You are adults, and if you're not technically an adult, you at least want to be treated like one. As such, all I can ask is that, if you use Adblock, please use it responsibly. What do I mean by that? Simple, you understand that while certain content creators insist on not being paid for what they provide for your entertainment or even insist you put up with a few ads, that is not the case for all, and it is unfair to judge or otherwise ostracize them for it. If you do not like the content someone produces on their site, nothing obliges you to continue visiting their site. If, however, you enjoy their content and frequent their pages, all we ask is that you acknowledge the time and effort put into their work, that there are real and legitimate expenses to producing even the most barebones text weblog. Your internet access bill does not offset those costs. That's access, not content. That's a road, not the stores along the road. After all, wouldn't you rather more of your money went to the sites you enjoy than simply everything all at once? Moreover, whatever you're unable to contribute to those sites can be aided by advertising. The point is you have options, very few of them essentially bad. 

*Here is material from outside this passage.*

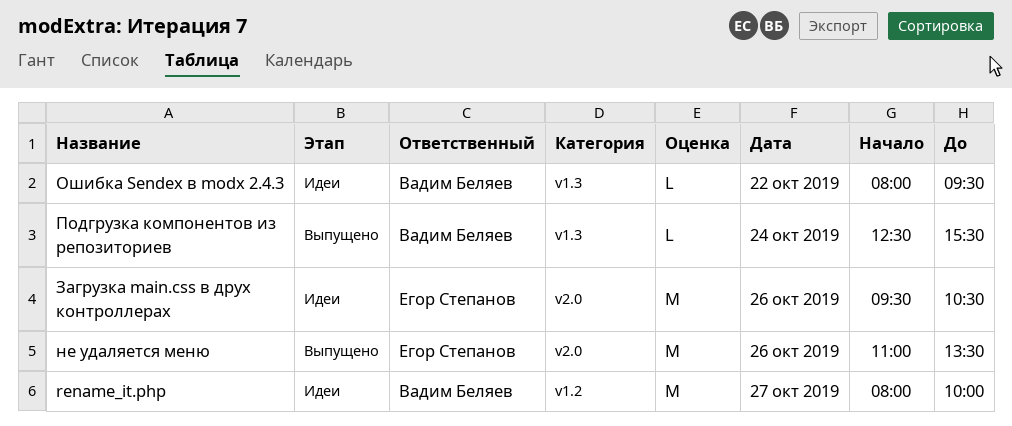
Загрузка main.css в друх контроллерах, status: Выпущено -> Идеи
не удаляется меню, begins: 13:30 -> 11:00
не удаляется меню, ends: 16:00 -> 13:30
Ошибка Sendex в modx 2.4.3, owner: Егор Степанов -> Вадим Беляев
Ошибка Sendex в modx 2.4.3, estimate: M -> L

Here's where I have to get a little mean: If you're upset by this, or you think what's being asked of you right now is unreasonable or unfair to you, or if you disagree with the outlooks and viewpoints I'm here advocating, that's fine. You are more than welcome to disagree with me, but I do want you to do something for me. I want you to get a piece of paper and something to write with (or open a new text file) and make an itemized list of what makes someone a sellout in your view. If someone says anything along the lines of what I've said above, put that there. If someone earns any amount of money from something you don't think is a proper job, put that there. If someone offers something for sale in addition to whatever they may give away, put that there. If someone takes on a sponsorship from an organization you dislike, put that there. Don't second-guess yourself, put it all on there, fill out that list, and see exactly how many people you can find that don't tick off a single box on it. If and when you do, tell as many people as you can about them, and ask if they agree with your findings. You may be surprised. 

Good night, and good luck. 

Full disclosure: I do not use Adblock. The closest thing to Adblock I use is the "block pop-ups" feature that's equipped with all browsers I've ever used. It does not hide banner ads and has no effect on the ads attached to videos. In fact, when a pop-up is detected, a bar appears asking me if I wish to allow the pop-ups to appear (it's opt-in, not opt-out, unlike Adblock's whitelist feature). I hate pop-up ads as much as you do, if not more. I feel that of all the types and styles of ads out there, the pop-ups are arguably the worst, the most distracting, and the most invasive form of advertising. In other words, I don't hate the message, only one particular medium for it.